The federal rule was created to protect the privacy of consumer information and reduce the risk of identity theft and fraud. The Disposal Rule applies to individuals, small and large businesses and any organization that falls under the following categories: consumer reporting agencies, lenders, insurers, employers, landlords, government agencies and mortgage brokers. Also included are automobile dealers, attorneys or private investigators, debt collectors, individuals who obtain a credit report on prospective nannies, contractors or tenants and entities that maintain information included in consumer reports as a service provider.
The standard Disposal Rule for the proper destruction of documents is up to the organization in question as long as it is reasonably based on the sensitivity of the information, the cost versus benefits of disposal methods and technology developments.
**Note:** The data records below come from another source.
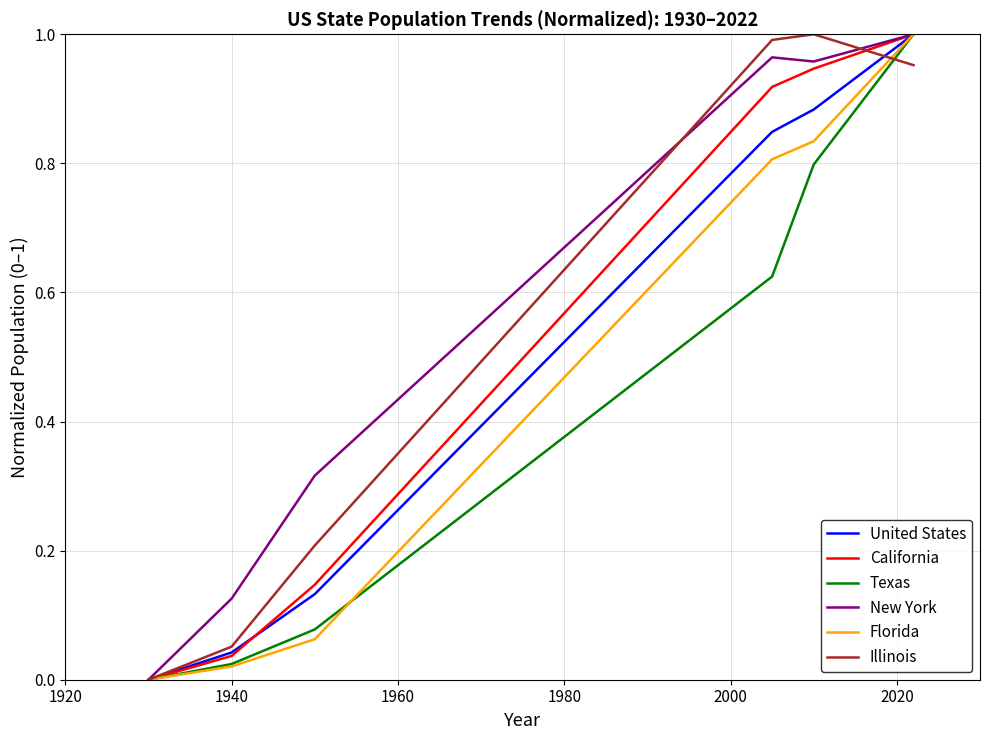

List the series in order of their overall mean, highest first.

New York, Illinois, California, United States, Florida, Texas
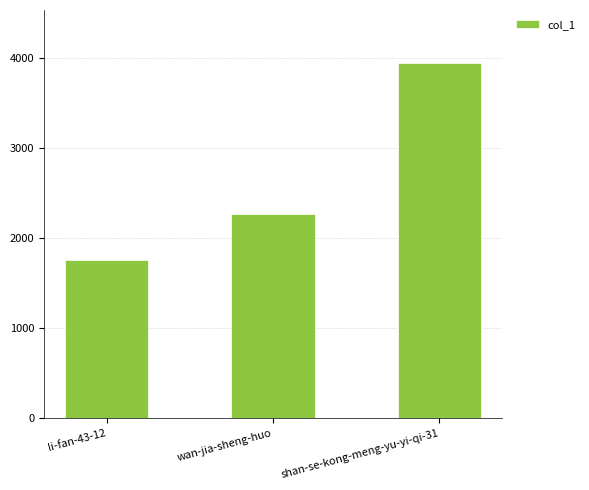

What is the maximum value shown in the chart?

3936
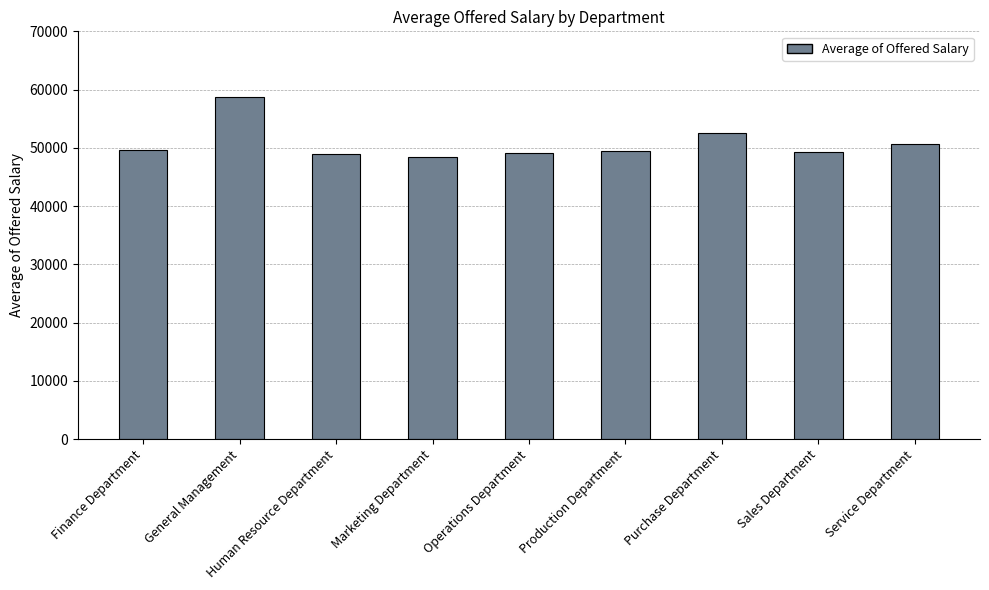

What is the value of the 6th bar from the left?

49448.5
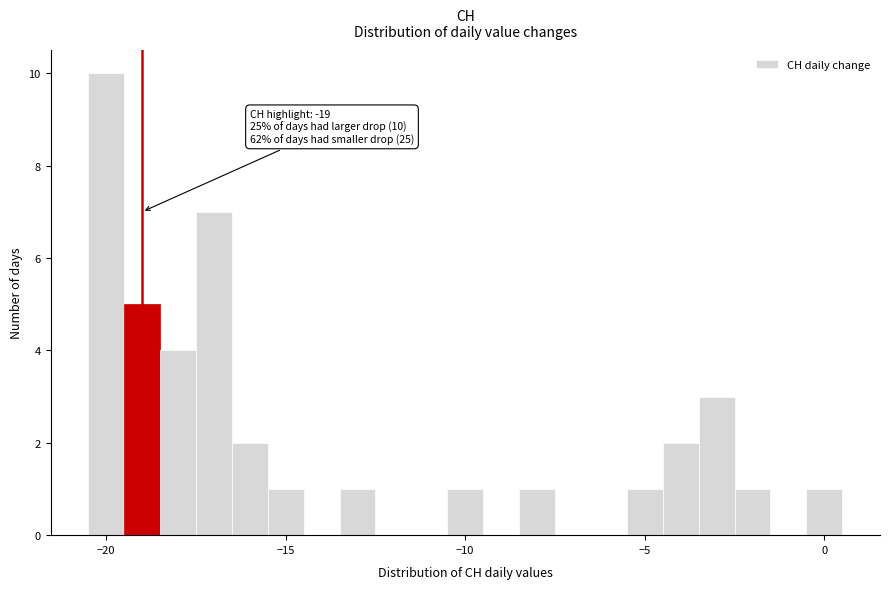

Around what value on the x-axis is the tallest bar? Give the approximate position of its centre, as read against the axis.

-20.0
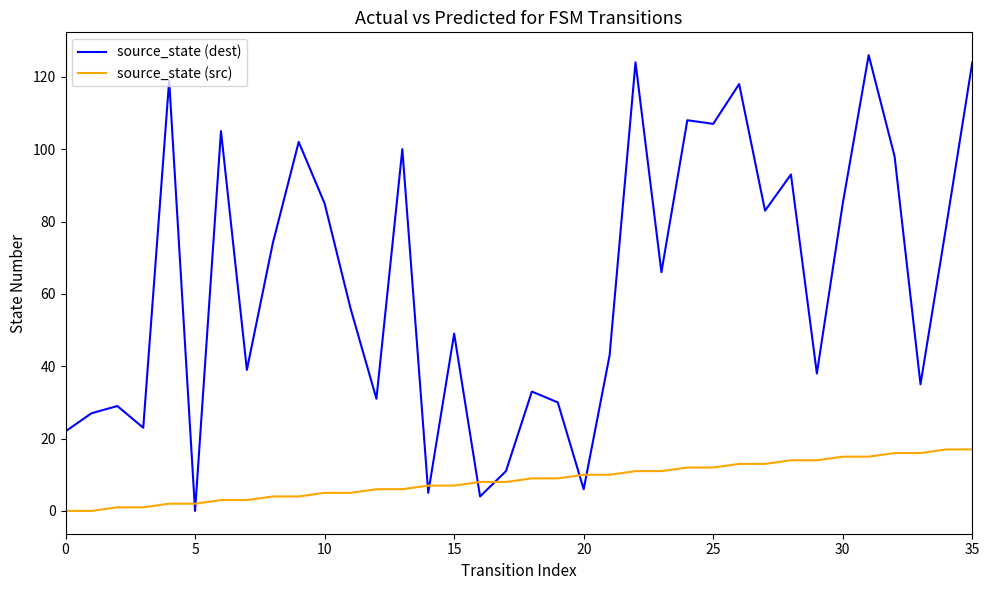

List the series in order of their overall mean, lowest first.

source_state (src), source_state (dest)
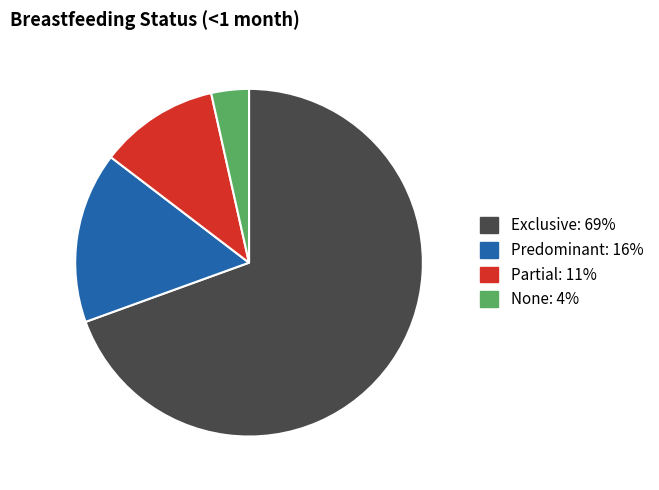

Count the number of slices in the pie.

4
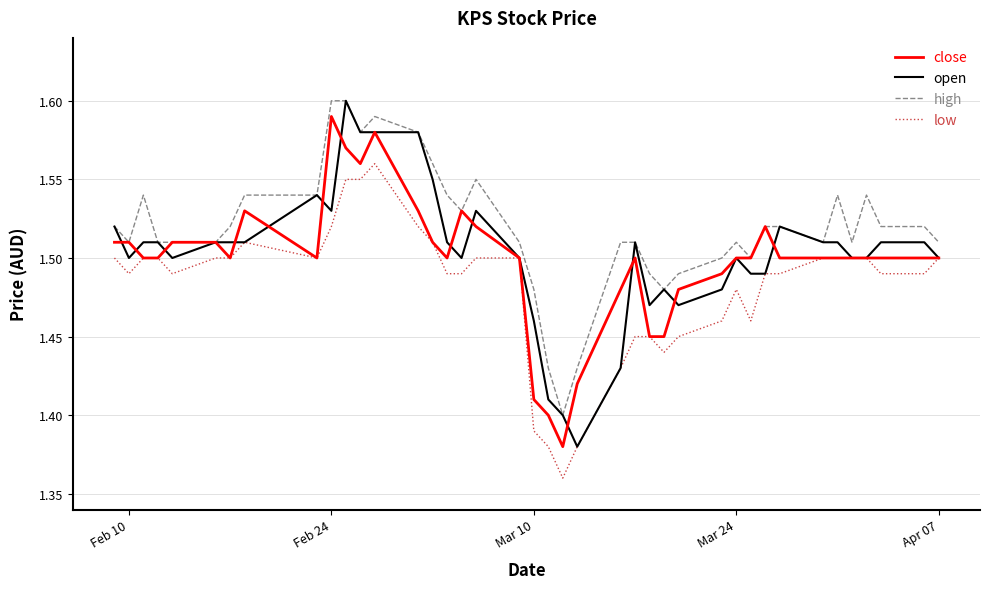

Which series has the widest spread of values?

open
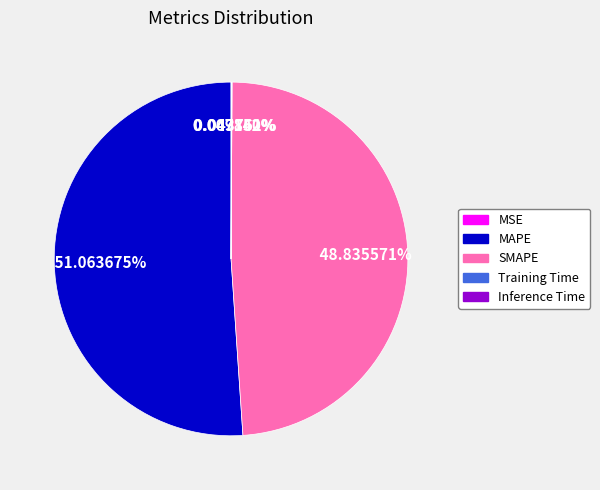

Which category accounts for the majority?

MAPE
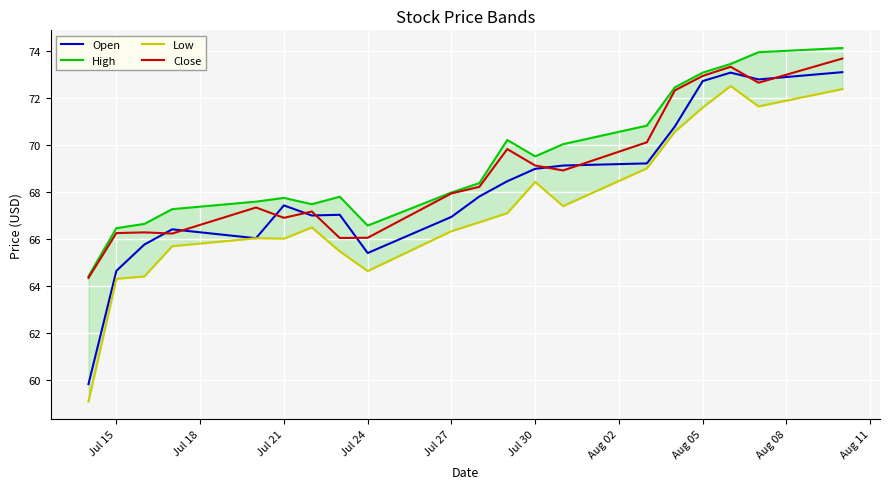

Which series has the widest spread of values?

Low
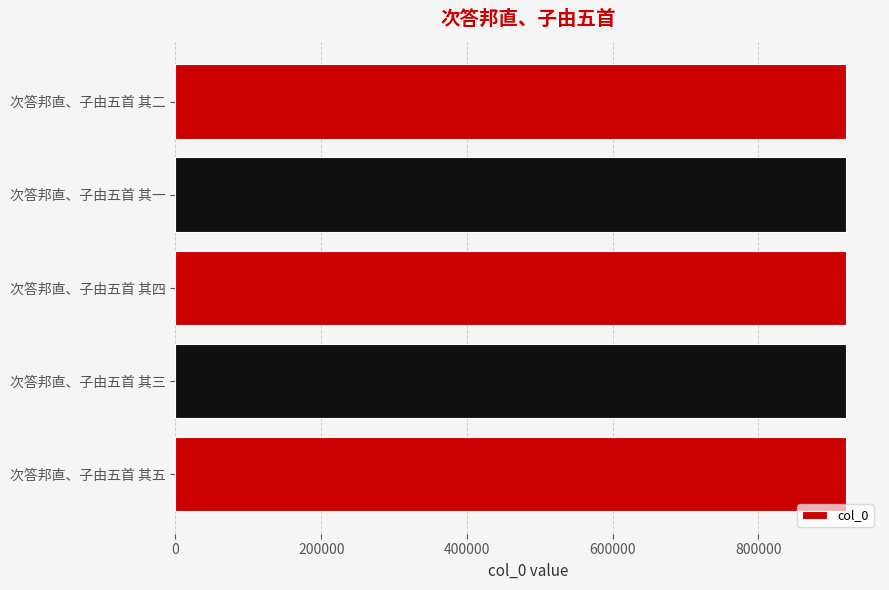

What is the maximum value shown in the chart?

920877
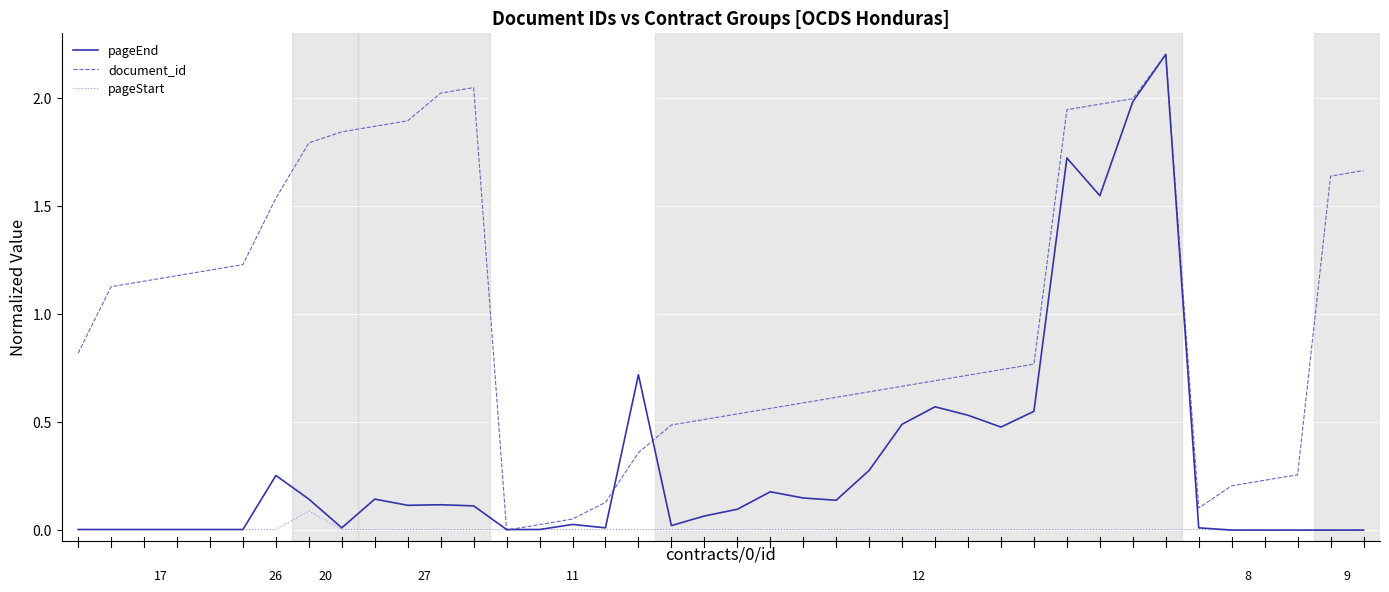

True or false: pageEnd has more than 1 points higher than both neighbors.

True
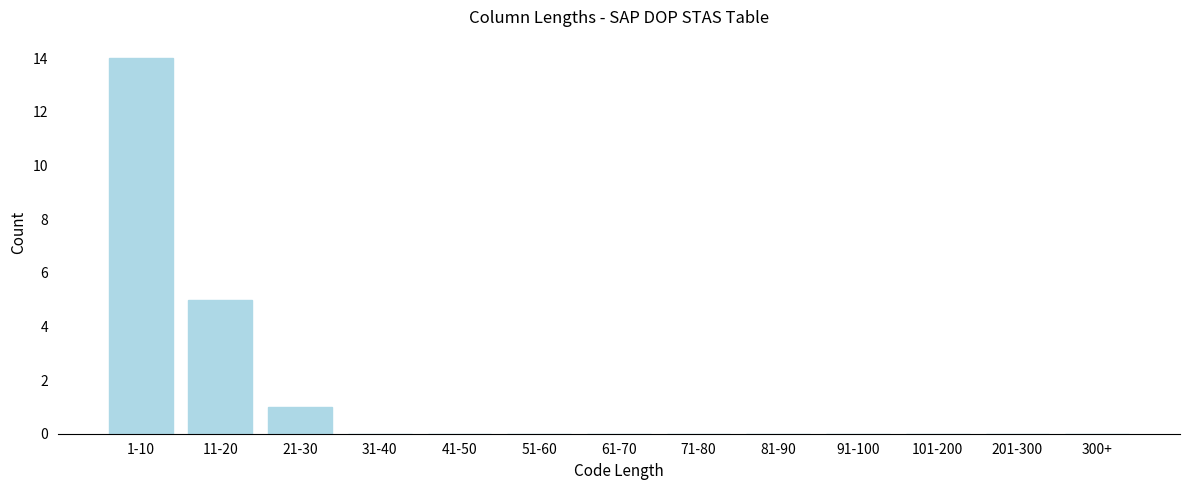

Reading right to left, list all the values displayed in this chart.

300+=0	201-300=0	101-200=0	91-100=0	81-90=0	71-80=0	61-70=0	51-60=0	41-50=0	31-40=0	21-30=1	11-20=5	1-10=14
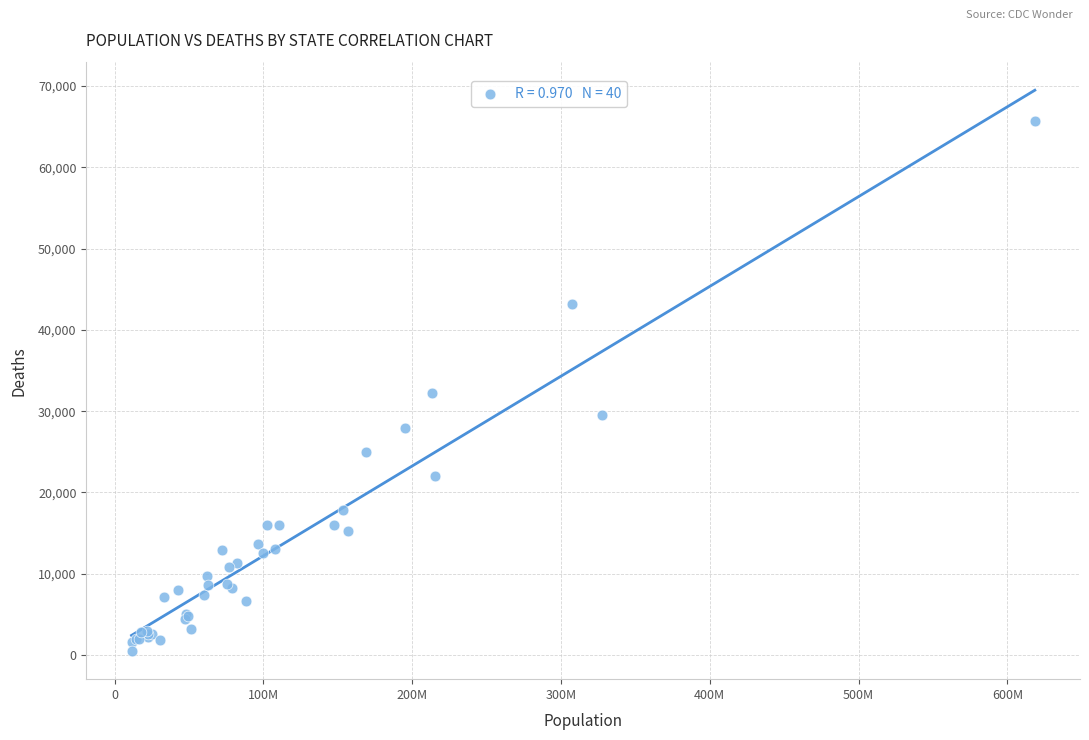

What Y value in the scatter plot is closest to 33065?

32203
However, any organization found not taking the proper destruction precautions may face consequences determined by the FTC.
For banks and other financial institutions, the disposal methods are especially stringent. There are varying requirements based on the document and information in question, according to the bank document retention policy outlined by the Insight Center for Community Economic Development.
For example, corporate records such as accounts payable ledgers and schedules, contracts and bank deposit slips should be kept for seven years at least. However, the agency recommends keeping credit card and cash receipts for three years.
Bank document destruction policies came about under the Gramm-Leach-Bliley Act (GLBA). The legislation requires banks to protect consumers’ personal financial information. This not only includes the destruction of information such as Social Security numbers, account numbers and names, but also that consumers must be provided a privacy notice and option to prohibit the sharing of information to third parties.
The GLBA was amended on July 1, 2001 to include a new requirement - going forward - financial institutions would be responsible for creating a comprehensive information security program. This document would be available to all parties and include instructions on the institution's destruction of information policy.